The publication timing proved a near miss. The series was cancelled, months before Watergate peaked, resulting in the resignation of President Nixon. In comics, it prompted Captain America renouncing the role, Howard the Duck running for President, and might just have made Prez a hit.
Prez Rickard is an idealistic youth enticed into politics by the corrupt Boss Smiley. Writer/co-creator Joe Simon had founded Sick (a Mad magazine rival), and applies a similar humorous style here. It opens strongly, with the satire extending from politics to environmental issues, as Smiley throws a cigar butt from his limo, starting a brush-fire. This is extinguished by Eagle Free, a Native American youth who becomes Prez’s FBI chief. Today this might have conservative pundits bemoaning ‘woke’ Generation Z youth, yet in the 1970s it was a bold move from a writer in his sixties.
Thereafter, it reads as if Simon didn’t trust his own premise, with subsequent episodes burdened by over-the-top plots. George Washington’s revolutionary army attacking the White House, is broadly on theme, as is a Cold War chess match. “Moravian” diplomats using a (tiny) coffin-shaped suitcase to smuggle Dracula into the White House, was perhaps fittingly, the final episode before the series was put to the stake. They’re all fun, but, the off-the-wall stories, and slapstick, drown the satire, and the non-stop jokes prove exhausting.
Neil Gaiman’s 1993 Sandman episode diligently weaves threads from the original into an imaginative story of the intervening two decades. The nexus of realities setting circumvents continuity constraints, and lets Gaiman show an alternative history changed by Prez, such as inspiring comedian/actor John Belushi to clean up, so avoiding his fatal overdose. There’s a lot packed into a single issue, albeit at the cost of immersion.
The longest item is 1995 one-shot Prez – Smells Like Teen President, with title and story evoking Nirvana’s era-defining grunge anti-anthem. Ed Brubaker, more at home writing crime, delivers a low-key story of P.J., who believes Prez is his father, and coaxes his friends on a road trip to find him. This indirect view of Prez is thoughtful, and aspects of the conclusion elevate what’s now an unremarkable story. Bold for 1990s DC, it’s no match for indies like Love & Rockets.
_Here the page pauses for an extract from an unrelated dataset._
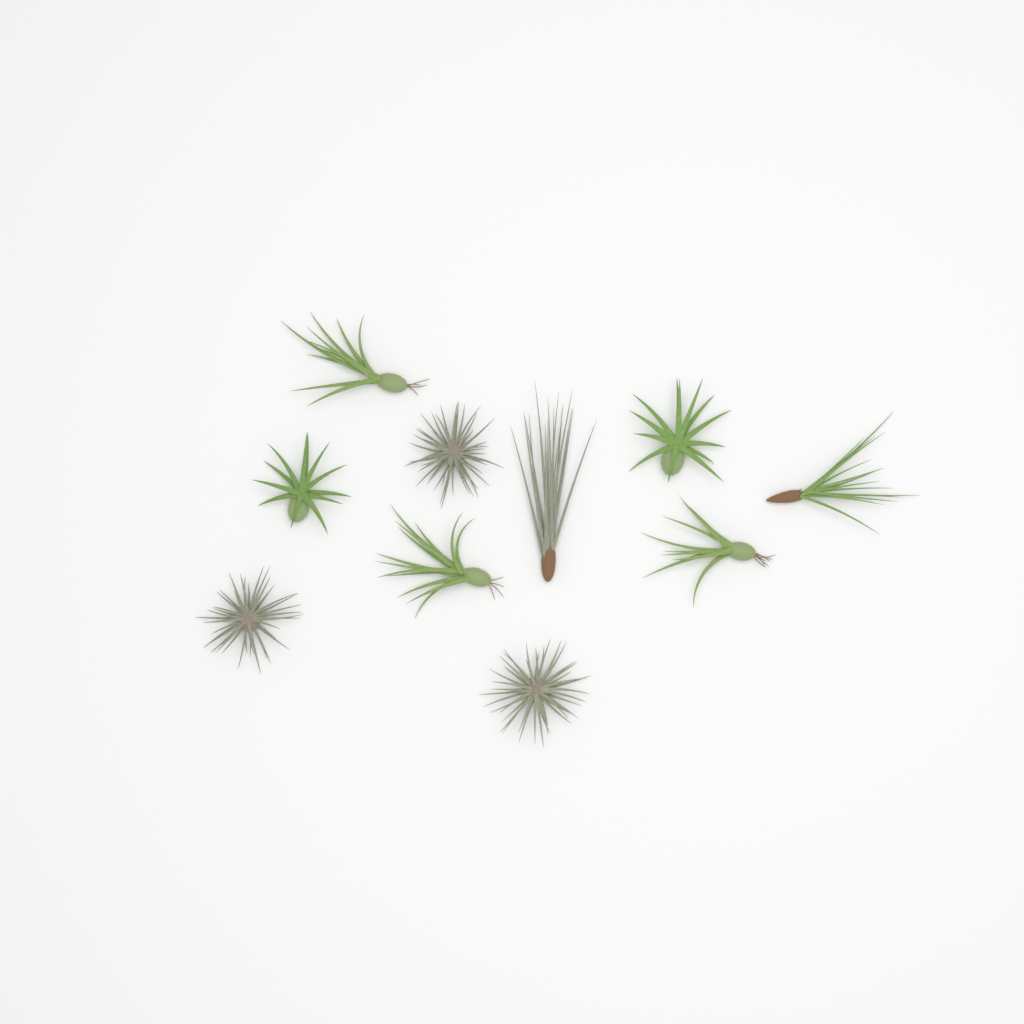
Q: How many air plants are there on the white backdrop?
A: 10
The art is inevitably mixed. Original co-creator Jerry Grandenetti ghosted for Will Eisner, and his storytelling confidence is highlighted by some packed, but well-planned panels. His compositions and rendering evoke Toth and Kurtzman, but can’t match them. Mike Allred (Sandman episode) can be stilted on routine panels, but strong on feature panels, including a recreation (pictured, right), of the debut Prez cover. Eric Shanower, impressive elsewhere, is mismatched here, his mannered hatching being both distracting, and the antithesis of Smells Like’s grunge aesthetic.
The recreated 1970s colouring is oversaturated, and Grandenetti is seen to best effect on the previously unpublished, and still uncoloured, fifth episode (pictured, left). In contrast the digital colouring of the 1990s stories is insipid, and now dated.
A Supergirl short, and cameos of a superannuated President Rickard from Dark Knight Strikes Again, complete a throughly flawed but fascinating read.